In [8]:
# This example has been referenced from open souce project. 
import math
from collections import Counter
import numpy as np
import seaborn as sns
import pandas as pd
import scipy.stats as ss
import matplotlib.pyplot as plt
import sklearn.preprocessing as sp
from sklearn.tree import DecisionTreeClassifier
from sklearn.model_selection import train_test_split
from sklearn.metrics import classification_report, confusion_matrix, accuracy_score
from subprocess import check_output

data = pd.read_csv('mushrooms.csv', encoding='latin1')
data.head()

Unnamed: 0,class,cap-shape,cap-surface,cap-color,bruises,odor,gill-attachment,gill-spacing,gill-size,gill-color,...,stalk-surface-below-ring,stalk-color-above-ring,stalk-color-below-ring,veil-type,veil-color,ring-number,ring-type,spore-print-color,population,habitat
0,p,x,s,n,t,p,f,c,n,k,...,s,w,w,p,w,o,p,k,s,u
1,e,x,s,y,t,a,f,c,b,k,...,s,w,w,p,w,o,p,n,n,g
2,e,b,s,w,t,l,f,c,b,n,...,s,w,w,p,w,o,p,n,n,m
3,p,x,y,w,t,p,f,c,n,n,...,s,w,w,p,w,o,p,k,s,u
4,e,x,s,g,f,n,f,w,b,k,...,s,w,w,p,w,o,e,n,a,g


In [9]:
data.shape

(8124, 23)

Ok, so we know about 8124 mushrooms, with 22 different attributes (23 includes the `class` column). That's a lot! You can't possibly memorise all this data. Let's try to break it down. What else do we now of our data?

In [27]:
data.isnull().values.any()

False

Good, no missing data points.

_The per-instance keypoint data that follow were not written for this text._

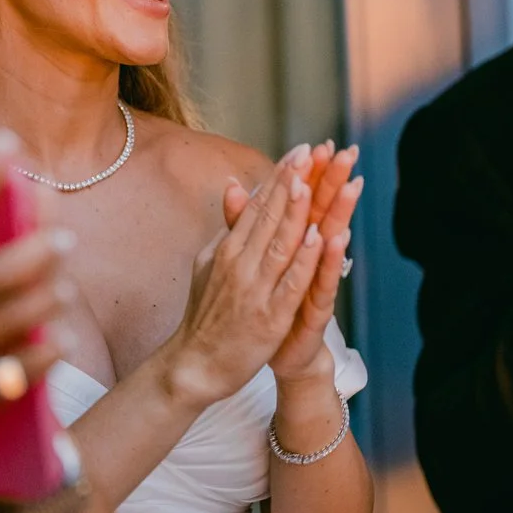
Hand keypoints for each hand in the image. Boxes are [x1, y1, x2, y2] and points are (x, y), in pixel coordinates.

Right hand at [157, 144, 328, 407]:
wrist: (195, 364)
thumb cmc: (206, 315)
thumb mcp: (211, 262)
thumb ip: (228, 227)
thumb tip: (234, 186)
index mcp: (229, 248)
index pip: (258, 205)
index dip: (281, 176)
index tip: (301, 149)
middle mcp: (240, 263)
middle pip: (271, 215)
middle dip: (293, 181)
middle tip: (313, 150)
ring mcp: (254, 289)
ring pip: (281, 243)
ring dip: (297, 210)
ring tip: (312, 180)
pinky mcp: (268, 316)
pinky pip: (290, 284)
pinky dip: (304, 260)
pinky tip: (317, 238)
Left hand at [266, 145, 361, 386]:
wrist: (275, 356)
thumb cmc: (264, 307)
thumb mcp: (251, 260)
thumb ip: (246, 223)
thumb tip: (236, 186)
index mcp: (291, 246)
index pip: (302, 202)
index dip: (309, 174)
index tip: (317, 142)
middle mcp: (308, 261)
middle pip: (321, 214)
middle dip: (332, 183)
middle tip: (346, 152)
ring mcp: (314, 284)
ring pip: (329, 243)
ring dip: (339, 213)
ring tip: (352, 185)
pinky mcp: (314, 310)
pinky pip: (323, 282)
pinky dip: (328, 260)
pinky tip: (335, 239)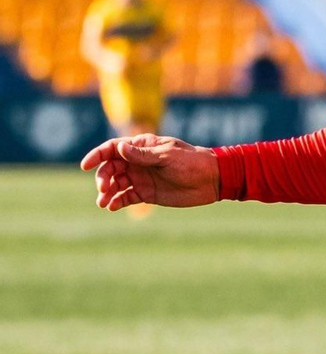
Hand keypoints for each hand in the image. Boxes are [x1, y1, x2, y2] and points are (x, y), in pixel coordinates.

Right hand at [79, 135, 220, 210]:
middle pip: (110, 168)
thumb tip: (119, 148)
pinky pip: (127, 197)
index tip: (85, 166)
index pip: (112, 149)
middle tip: (103, 189)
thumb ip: (143, 155)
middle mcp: (137, 162)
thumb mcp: (167, 156)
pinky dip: (118, 202)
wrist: (212, 180)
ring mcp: (141, 178)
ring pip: (116, 184)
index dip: (96, 156)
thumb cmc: (191, 162)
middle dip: (103, 178)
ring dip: (107, 192)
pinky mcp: (147, 193)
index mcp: (141, 146)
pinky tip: (112, 207)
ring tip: (103, 203)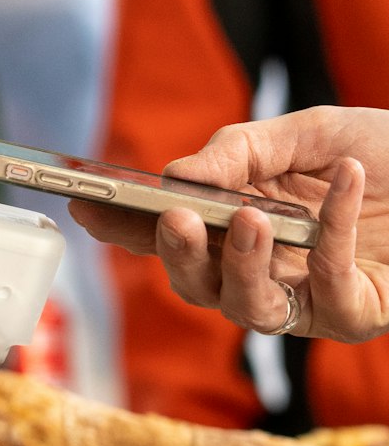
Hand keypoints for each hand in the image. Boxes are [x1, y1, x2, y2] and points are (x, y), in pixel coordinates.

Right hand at [68, 106, 388, 342]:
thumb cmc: (385, 154)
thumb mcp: (309, 131)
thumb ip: (242, 151)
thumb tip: (178, 176)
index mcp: (239, 226)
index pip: (168, 236)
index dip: (124, 228)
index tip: (87, 204)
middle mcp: (265, 270)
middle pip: (198, 286)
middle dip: (178, 256)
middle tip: (176, 218)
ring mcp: (308, 300)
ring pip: (250, 310)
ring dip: (242, 266)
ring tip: (253, 218)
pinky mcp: (356, 315)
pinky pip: (330, 286)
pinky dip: (335, 230)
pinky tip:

What's the varience of each of the features?

In [11]:
for feature in data.columns:
    uniq = np.unique(data[feature])
    print('{}: {} distinct values -  {}'.format(feature,len(uniq),uniq))

class: 2 distinct values -  ['e' 'p']
cap-shape: 6 distinct values -  ['b' 'c' 'f' 'k' 's' 'x']
cap-surface: 4 distinct values -  ['f' 'g' 's' 'y']
cap-color: 10 distinct values -  ['b' 'c' 'e' 'g' 'n' 'p' 'r' 'u' 'w' 'y']
bruises: 2 distinct values -  ['f' 't']
odor: 9 distinct values -  ['a' 'c' 'f' 'l' 'm' 'n' 'p' 's' 'y']
gill-attachment: 2 distinct values -  ['a' 'f']
gill-spacing: 2 distinct values -  ['c' 'w']
gill-size: 2 distinct values -  ['b' 'n']
gill-color: 12 distinct values -  ['b' 'e' 'g' 'h' 'k' 'n' 'o' 'p' 'r' 'u' 'w' 'y']
stalk-shape: 2 distinct values -  ['e' 't']
stalk-root: 5 distinct values -  ['?' 'b' 'c' 'e' 'r']
stalk-surface-above-ring: 4 distinct values -  ['f' 'k' 's' 'y']
stalk-surface-below-ring: 4 distinct values -  ['f' 'k' 's' 'y']
stalk-color-above-ring: 9 distinct values -  ['b' 'c' 'e' 'g' 'n' 'o' 'p' 'w' 'y']
stalk-color-below-ring: 9 distinct values -  ['b' 'c' 'e' 'g' 'n' 'o' 'p' 'w' 'y']
veil-type: 1 distinct values -  ['p']
veil-color: 4 distin

Hmmm.. that's interesting - it seems as all known mushrooms have the same `veil-type`. We can drop this feature then, it won't help us.

In [12]:
data = data.drop(['veil-type'], axis=1)

Beore we continue, let's check if there are any duplicates in our data - meaning, do we know of two or more mushrooms with exactly the same features?

In [13]:
print('Known mushrooms: {}\nUnique mushrooms: {}'.format(len(data.index),len(data.drop_duplicates().index)))

Known mushrooms: 8124
Unique mushrooms: 8124


No, good. Wait! Are there any mushrooms with the same features but different classes?

In [14]:
print('Known mushrooms: {}\nMushrooms with same features: {}'.format(
    len(data.index),len(data.drop_duplicates(subset=data.drop(['class'],axis=1).columns).index)))

Known mushrooms: 8124
Mushrooms with same features: 8124


In [29]:
factorized_nw = data.copy()
for column in factorized_nw.columns.values:
    f, _ = pd.factorize(factorized_nw[column])
    factorized_nw.loc[:,column] = f

ohe = sp.OneHotEncoder()
X = factorized_nw.drop(['class'],axis=1)
y = factorized_nw['class'].tolist()
ohe.fit(X)
X = ohe.transform(X).toarray()
X_train, X_test, y_train, y_test = train_test_split(X, y, test_size=0.5, random_state=42)

for i in range(1,6):
    tree = DecisionTreeClassifier(max_depth=i, random_state=42)
    tree.fit(X_train,y_train)
    y_pred = tree.predict(X_test)
    print("Max depth: {} - accuracy:".format(i), accuracy_score(y_test, y_pred, normalize=True))

Max depth: 1 - accuracy: 0.880846873461349
Max depth: 2 - accuracy: 0.9519940915805022
Max depth: 3 - accuracy: 0.9847365829640571
Max depth: 4 - accuracy: 0.9916297390448056
Max depth: 5 - accuracy: 0.9980305268340719


In case you used a LabelEncoder before this OneHotEncoder to convert the categories to integers, then you can now use the OneHotEncoder directly.